CONSIGNES ->
A. Traduisez en anglais cette phrase du texte à analyser : « Les deux premières propositions pourraient se justifier, à condition d'être longuement expliquées – afin d'éviter tout malentendu. »
B. Résumez le texte à analyser en deux phrases.
C. Recopiez le passage du texte à analyser qui commence à « Le dossier commence » et se termine à « raisons de croire... ».

TEXTE À ANALYSER ->
18 août 2012 6 18 /08 /août /2012 11:37

L'Express - 1er août 2012Après les deux derniers dossiers du Point consacrés à l'existence de Dieu, c'est au tour de L'Express de s'interroger sur les "10 raisons de croire", dans son édition du 1er août 2012. Un numéro nettement plus intéressant que ceux de son concurrent - que l'on doit pour l'essentiel à l'érudition du journaliste Philippe Chevallier. "L'homme n'est pas un animal religieux, il est un animal intelligent qui se pose des questions intelligentes. Et parmi ces questions intelligentes, il y a celle de Dieu".

 

Le dossier commence mal pourtant, avec les quelques lignes d'introduction de Christian Makarian qui sort de son chapeau trois citations de Pascal, qui laissent augurer le pire pour la suite du reportage. La 1ère : "Douter de Dieu, c'est y croire". La 2e : "La vraie morale se moque de la morale". La 3e : "Le vrai se conclut souvent du faux". Les deux premières propositions pourraient se justifier, à condition d'être longuement expliquées – afin d'éviter tout malentendu. Mais elles sont livrées là, "brutes de décoffrage", au lecteur qui doit se débrouiller avec... On le devine : ce sont des journalistes athées qui vont nous exposer les raisons de croire...

Coordonnées des articulations nommées:

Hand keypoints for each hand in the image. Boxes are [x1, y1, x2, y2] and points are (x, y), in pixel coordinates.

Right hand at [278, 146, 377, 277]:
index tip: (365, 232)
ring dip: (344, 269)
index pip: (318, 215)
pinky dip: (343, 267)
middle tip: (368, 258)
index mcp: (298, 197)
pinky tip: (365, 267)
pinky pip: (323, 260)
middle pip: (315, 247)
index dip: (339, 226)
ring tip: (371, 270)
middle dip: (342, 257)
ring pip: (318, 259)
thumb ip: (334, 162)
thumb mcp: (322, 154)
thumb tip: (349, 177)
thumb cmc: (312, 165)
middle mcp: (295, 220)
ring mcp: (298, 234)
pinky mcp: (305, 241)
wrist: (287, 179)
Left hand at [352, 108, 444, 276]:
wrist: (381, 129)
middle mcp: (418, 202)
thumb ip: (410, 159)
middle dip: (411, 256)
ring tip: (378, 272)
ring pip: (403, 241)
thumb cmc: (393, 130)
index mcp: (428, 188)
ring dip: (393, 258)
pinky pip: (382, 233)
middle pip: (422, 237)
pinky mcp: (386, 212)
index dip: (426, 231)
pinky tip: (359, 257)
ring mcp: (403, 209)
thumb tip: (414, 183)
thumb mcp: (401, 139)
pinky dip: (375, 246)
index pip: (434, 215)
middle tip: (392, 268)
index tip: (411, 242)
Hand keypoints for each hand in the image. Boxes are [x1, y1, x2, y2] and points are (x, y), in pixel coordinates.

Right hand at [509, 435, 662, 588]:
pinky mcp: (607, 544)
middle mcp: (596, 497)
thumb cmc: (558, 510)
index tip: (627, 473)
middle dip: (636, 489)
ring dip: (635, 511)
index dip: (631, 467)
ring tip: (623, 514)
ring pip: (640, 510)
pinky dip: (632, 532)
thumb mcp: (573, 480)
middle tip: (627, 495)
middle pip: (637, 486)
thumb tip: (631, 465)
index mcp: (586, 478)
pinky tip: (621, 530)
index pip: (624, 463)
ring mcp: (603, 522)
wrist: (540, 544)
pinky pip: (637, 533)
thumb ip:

RÉPONSES FOURNIES ->
A. The first two propositions could be justified, provided they were explained at length – so as to avoid any misunderstanding.

B. Dans son édition du 1er août 2012, L'Express consacre un dossier aux « 10 raisons de croire », plus intéressant que ceux du Point surtout grâce à l'érudition du journaliste Philippe Chevallier. Le dossier commence pourtant mal, avec une introduction de Christian Makarian qui livre au lecteur trois citations de Pascal sans les expliquer.

C.
Le dossier commence mal pourtant, avec les quelques lignes d'introduction de Christian Makarian qui sort de son chapeau trois citations de Pascal, qui laissent augurer le pire pour la suite du reportage. La 1ère : "Douter de Dieu, c'est y croire". La 2e : "La vraie morale se moque de la morale". La 3e : "Le vrai se conclut souvent du faux". Les deux premières propositions pourraient se justifier, à condition d'être longuement expliquées – afin d'éviter tout malentendu. Mais elles sont livrées là, "brutes de décoffrage", au lecteur qui doit se débrouiller avec... On le devine : ce sont des journalistes athées qui vont nous exposer les raisons de croire...